In my mind, there is no food more beautiful than a bowl of borscht.
Nothing hits me so hard in the foodie feels as a warm cup of this magical beet soup. Ever since I was a little girl, every summer my mom and I (okay, she did most of it) would go to the farmer’s market to pick up the best beets, cabbage, dill, beans, and any vegetable that was fresh that week. My first year in university and my first year away from home, my mother made and jarred an enormous amount of borscht to take to Kelowna, BC for those harsh winter months (brr?). Now that I’m studying in Edmonton, AB, she still makes me a pot to take up every year. And every single time I warm up some borscht on the stove, I think fondly of her.

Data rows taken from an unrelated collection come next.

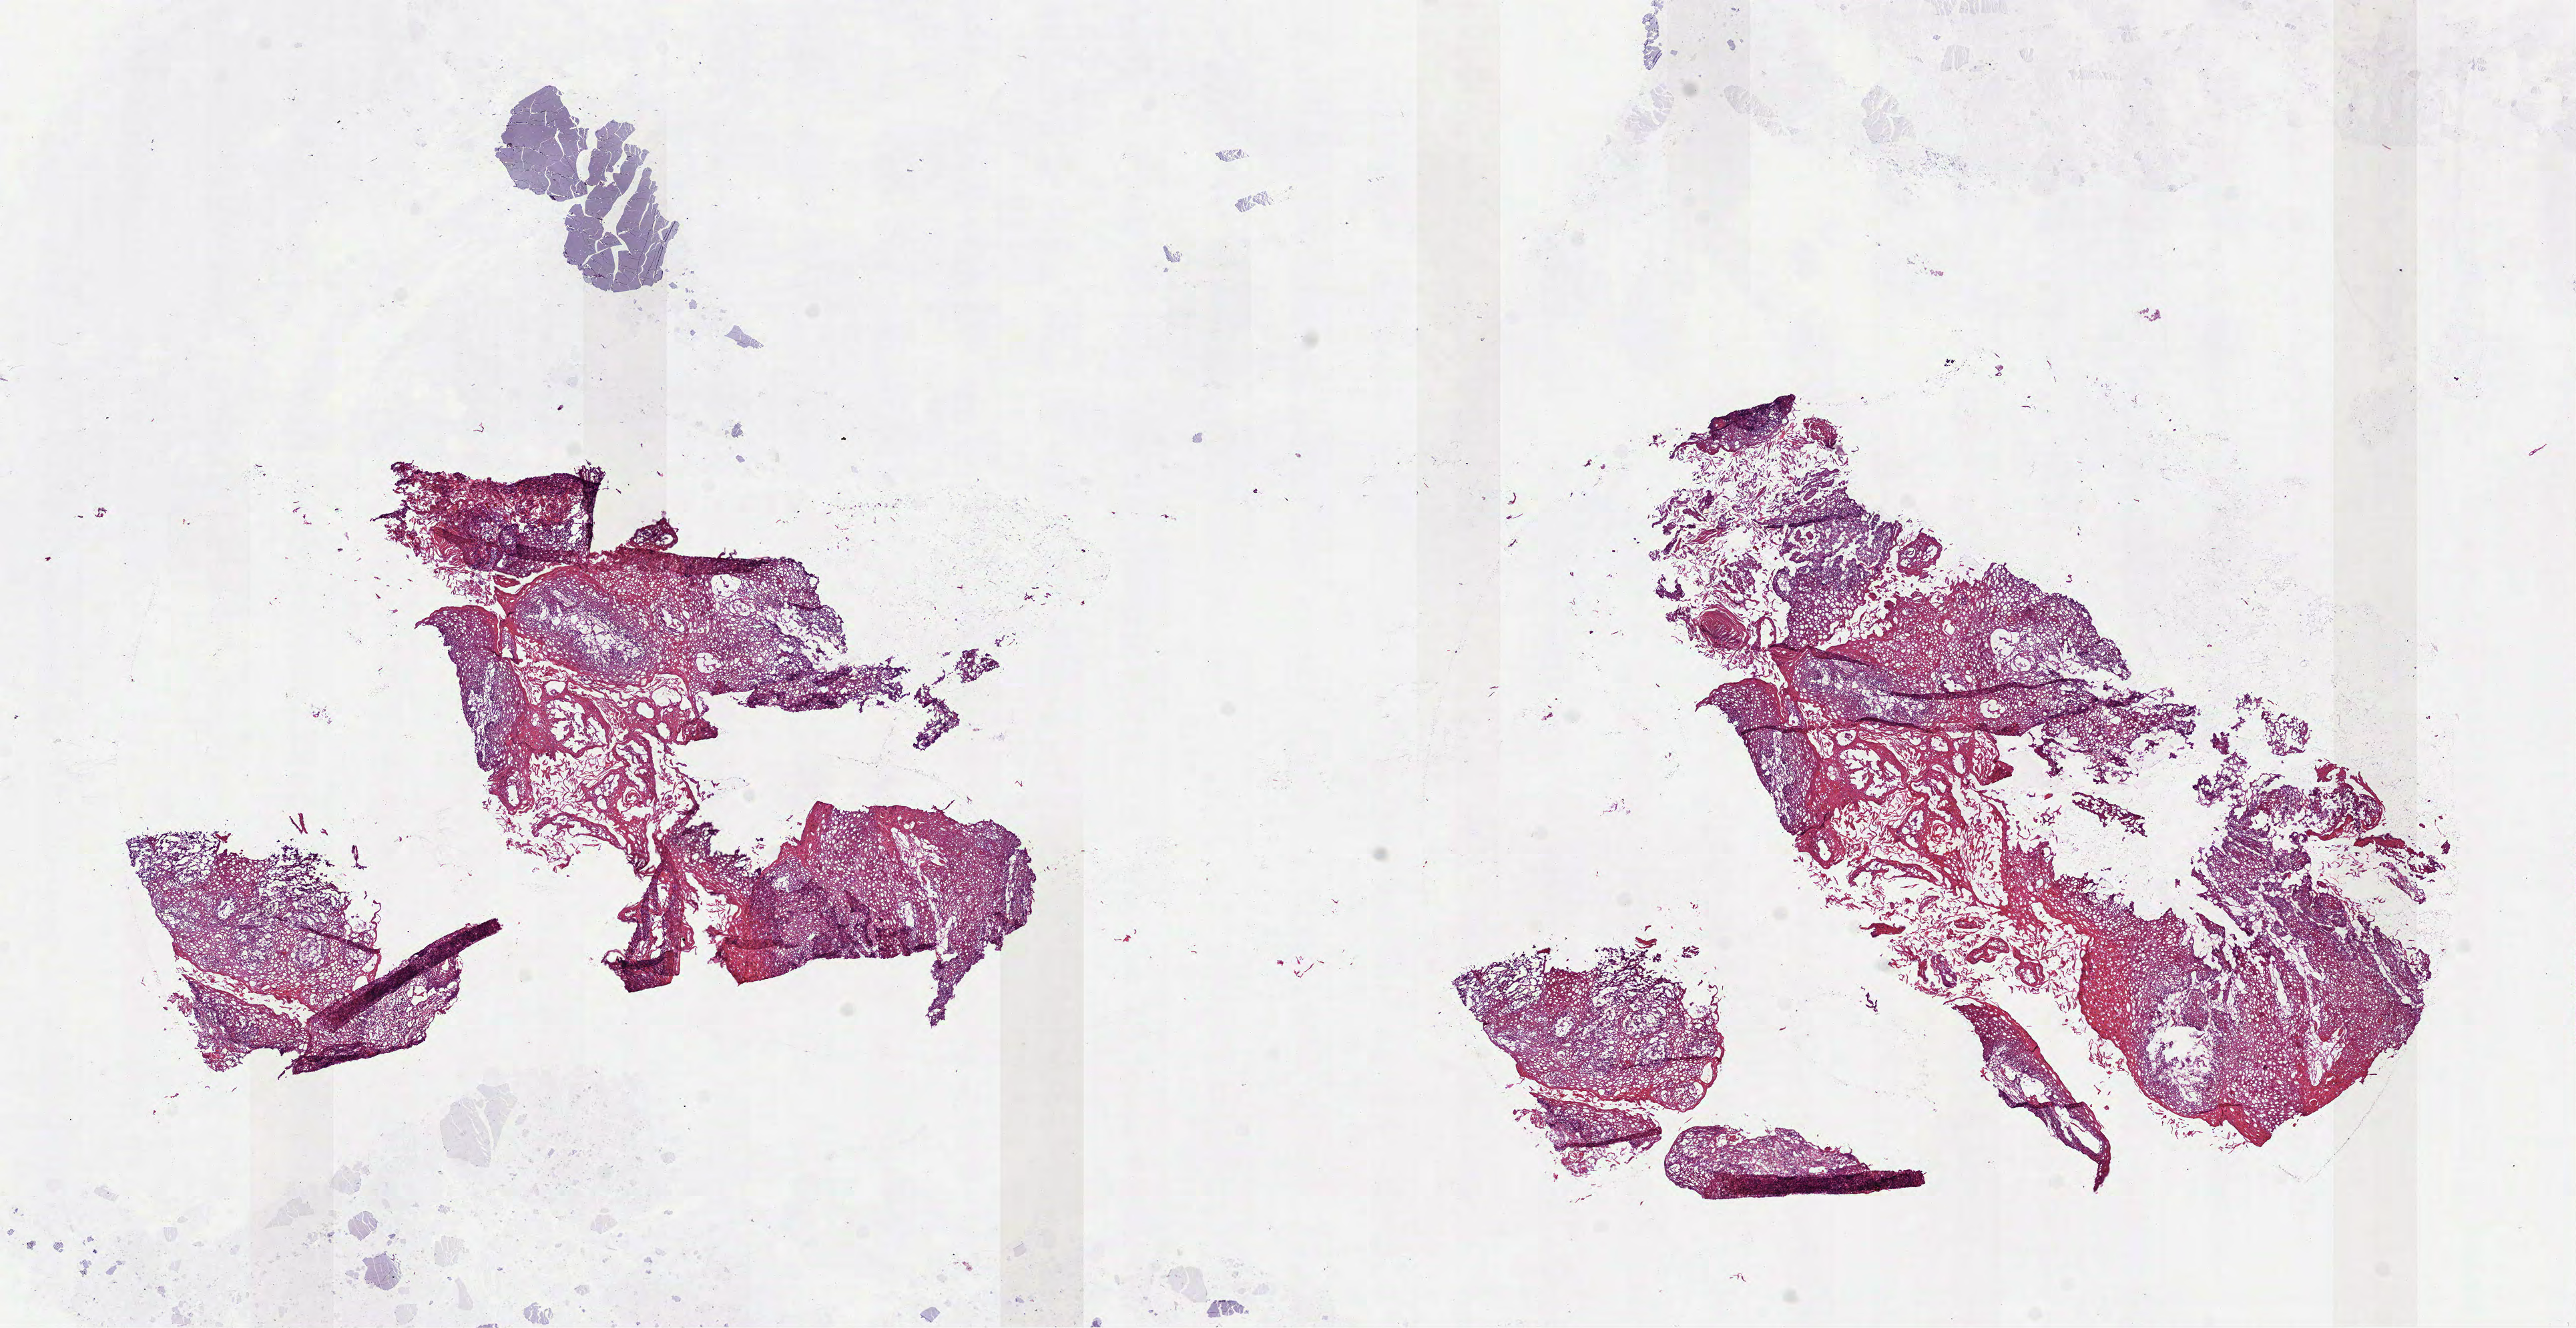
Whole-slide histology image, H&E, shown as a low-resolution overview of the whole scanned area (about 15.6 x 8.0 mm, from a 40x scan). Frozen section from the top of the tissue portion. Head and neck, primary tumour sample. Male, age 62 years at initial diagnosis. Histologic grade: G1 (well differentiated). Slide review estimates, as recorded: tumour cells 95%, tumour nuclei 90%, normal cells 0%, stromal cells 5%, necrosis 0%.
- laterality: left
- AJCC pathologic stage: IVA (7th edition)
- diagnosis: Squamous cell carcinoma, NOS (tongue, NOS)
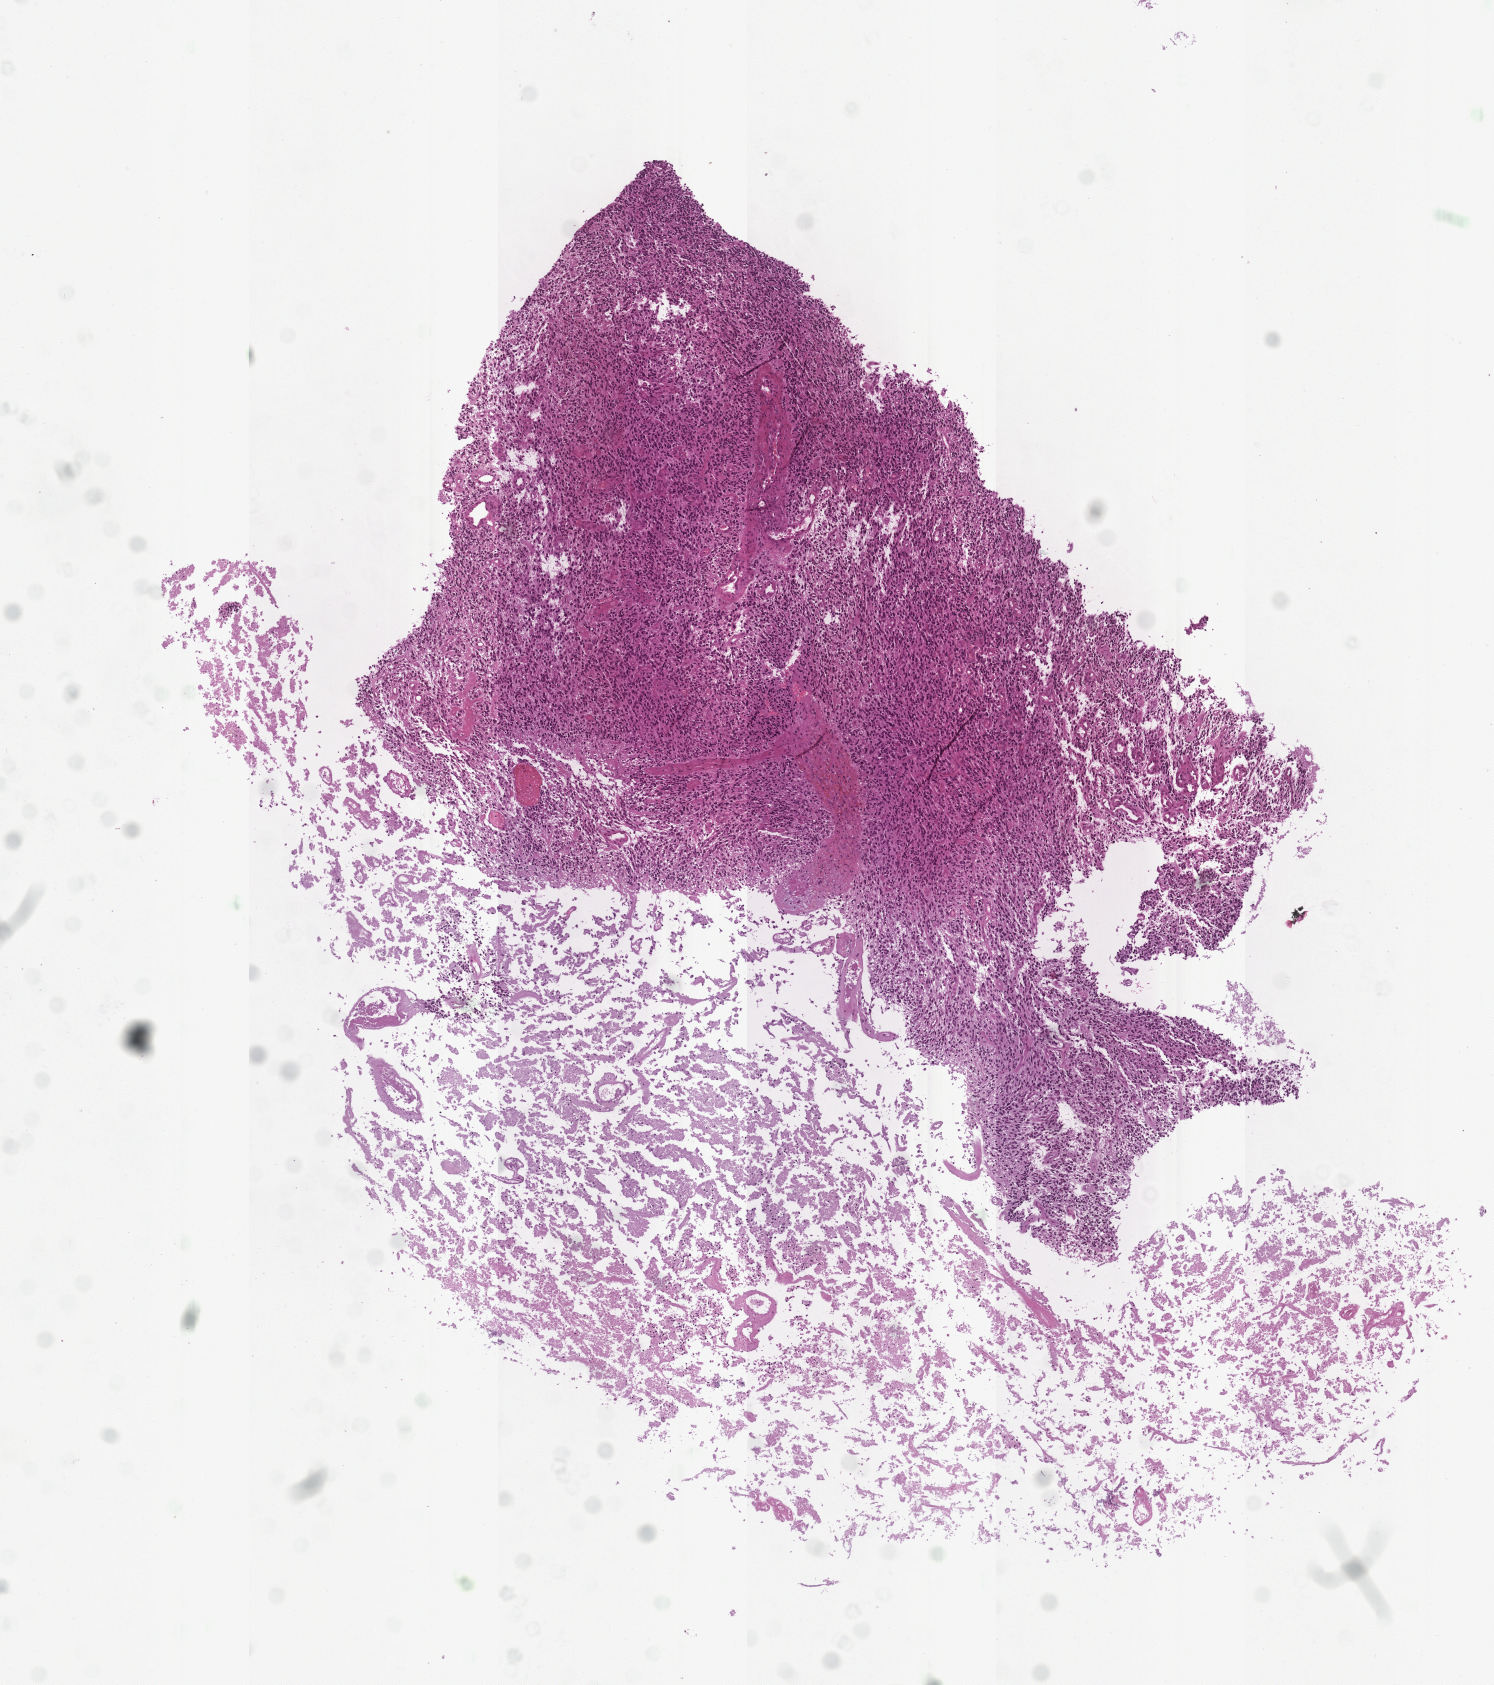
Whole-slide histology image, H&E-stained — low-resolution overview of the scanned area, about 6.0 x 6.8 mm (slide scanned at 20x); brain, tumour tissue. Male, 44 y/o.
Histologic diagnosis: Glioblastoma.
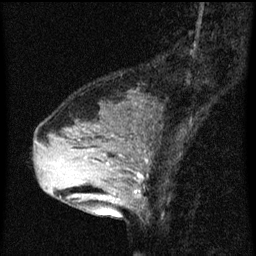
Breast MRI (dynamic contrast-enhanced), one sagittal slice; dynamic contrast-enhanced series, image 2 of 3 at this slice position (ordered by acquisition); 1.5 T; TE 4.2 ms, TR 8 ms; 256 × 256 image matrix, field of view 180 × 180 mm. Patient: female, 33 years.
Structures marked on this image (semi-automatically segmented with operator editing):
- analysis volume of interest (the breast-tissue region the enhancement analysis was run in; not a lesion): bounding box <61,126,150,213> (left, top, right, bottom; pixels)
- tumour enhancement mask (voxels above the 70 % enhancement threshold inside the analysis volume of interest): <93,160,143,195>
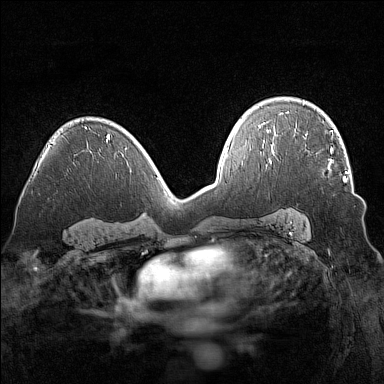
Breast MRI (dynamic contrast-enhanced), one axial slice. Slice 97 of 160 in the series (ordered by position). Dynamic contrast-enhanced series, time point 2 of 7 at this slice position (early post-contrast). 1.5 T. TE 1.8 ms, TR 5 ms. 1 mm slice thickness. 384 × 384 image matrix. Female patient.
Outlined on this slice (semi-automatic segmentation, software-assisted and operator-edited):
- enhancing-tissue mask used for the functional tumour volume (all voxels passing the contrast-enhancement thresholds inside the analysis volume; usually the tumour): bounding box (x1, y1, x2, y2) in pixels: (294, 135, 347, 182)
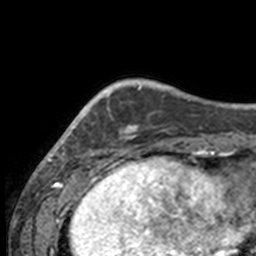
Breast MRI, one axial slice; position 34 of 160 along the scan axis; cropped to one breast; dynamic contrast-enhanced series, time point 2 of 7 at this slice position (early post-contrast); 3 T; TE 1.7 ms, TR 4 ms; 1 mm slice thickness; 256 × 256 image matrix, field of view 170 × 170 mm. Female patient.
Structures marked on this image (semi-automatically segmented with operator editing):
- enhancing-tissue mask used for the functional tumour volume (all voxels passing the contrast-enhancement thresholds inside the analysis volume; usually the tumour): bounding box [x1, y1, x2, y2] px = [49, 85, 132, 158]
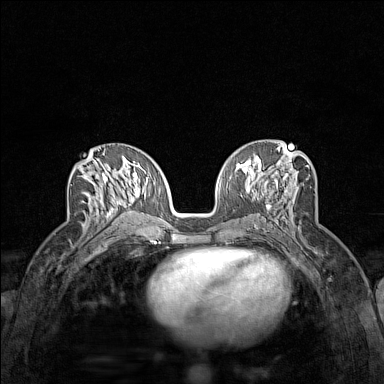
Breast MRI (dynamic contrast-enhanced), one axial slice. Dynamic contrast-enhanced series, time point 2 of 7 at this slice position (early post-contrast). 1.5 T. TE 1.8 ms, TR 5 ms. 1 mm slice thickness. 384 × 384 image matrix, field of view 280 × 280 mm. Female patient.
Annotated regions visible in this slice (semi-automatically segmented with operator editing):
- enhancing-tissue mask used for the functional tumour volume (all voxels passing the contrast-enhancement thresholds inside the analysis volume; usually the tumour): bounding box (x1, y1, x2, y2) in pixels: (87, 156, 124, 228)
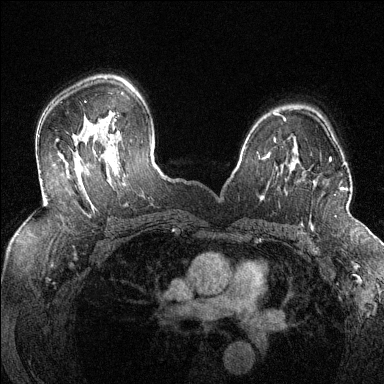
Breast MRI (dynamic contrast-enhanced), one axial slice. Position 92 of 144 along the scan axis. Dynamic contrast-enhanced series, time point 2 of 6 at this slice position (early post-contrast). 1.5 T. TE 1.7 ms, TR 4.6 ms. 1.2 mm slice thickness. 384 × 384 image matrix, field of view 320 × 320 mm. Female patient.
Outlined on this slice (semi-automatically segmented with operator editing):
- enhancing-tissue mask used for the functional tumour volume (all voxels passing the contrast-enhancement thresholds inside the analysis volume; usually the tumour): bounding box (x1, y1, x2, y2) in pixels: (313, 158, 348, 190)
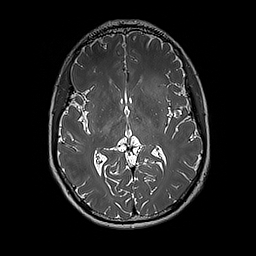
Brain MRI from a brain-tumour surgery series, one axial slice. Position 100 of 192 along the scan axis. 1 mm slice thickness. 256 × 256 image matrix, field of view 250 × 250 mm. Case-level facts recorded for this patient, not image findings: histopathology: Glioblastoma; WHO grade: 4; IDH mutation: no.
Structures marked on this image (manually delineated by an expert):
- tumour: box from (x=140, y=76) to (x=171, y=113) px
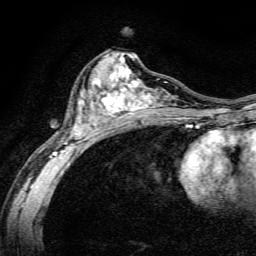
Breast MRI, one axial slice; slice 72 of 134 in the series (ordered by position); cropped to one breast; dynamic contrast-enhanced series, time point 2 of 6 at this slice position (early post-contrast); 3 T; TE 4.7 ms, TR 9 ms; 1.2 mm slice thickness; 256 × 256 image matrix, field of view 160 × 160 mm. Female patient.
Outlined on this slice (semi-automatic segmentation, software-assisted and operator-edited):
- enhancing-tissue mask used for the functional tumour volume (all voxels passing the contrast-enhancement thresholds inside the analysis volume; usually the tumour): bounding box <50,53,191,165> (left, top, right, bottom; pixels)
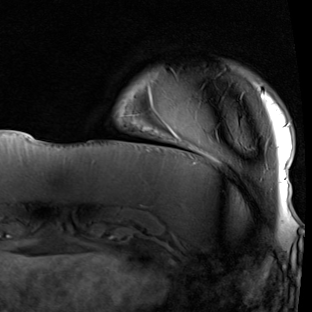
Breast MRI (dynamic contrast-enhanced), one axial slice. Slice 13 of 90 in the series (ordered by position). Cropped to one breast. Dynamic contrast-enhanced series, time point 2 of 7 at this slice position (early post-contrast). 1.5 T. TE 1.9 ms, TR 5.1 ms. 312 × 312 image matrix, field of view 232 × 232 mm. Female patient.
Structures marked on this image (semi-automatically segmented with operator editing):
- enhancing-tissue mask used for the functional tumour volume (all voxels passing the contrast-enhancement thresholds inside the analysis volume; usually the tumour): bounding box (x1, y1, x2, y2) in pixels: (149, 85, 290, 197)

I am one of the lucky ones to have an amazing mother who is my best friend. She was there through all my anxiety attacks, piano exams, work troubles, dance recitals, auditions, tears caused by boys, friendships gained and lost. She taught me how to cook and we continue to teach each other new things every day. Even when we are in opposite ends of the world, we manage to find a way to talk and update each other on our lives almost every day. We send each other photos of our suppers we made and share new recipes. We share secrets, laugh, fight, and cry. Without her, I wouldn’t be the beautiful, confident woman I am today.
So when mom texted me this morning with the desire to start a food blog, I was in. Why not? Since we are always sharing recipes and ideas with each other, it only makes sense to share with family, friends, and anyone else who is interested. Besides, I think you can accomplish anything when you’ve got a bowl of hot borscht in front of you.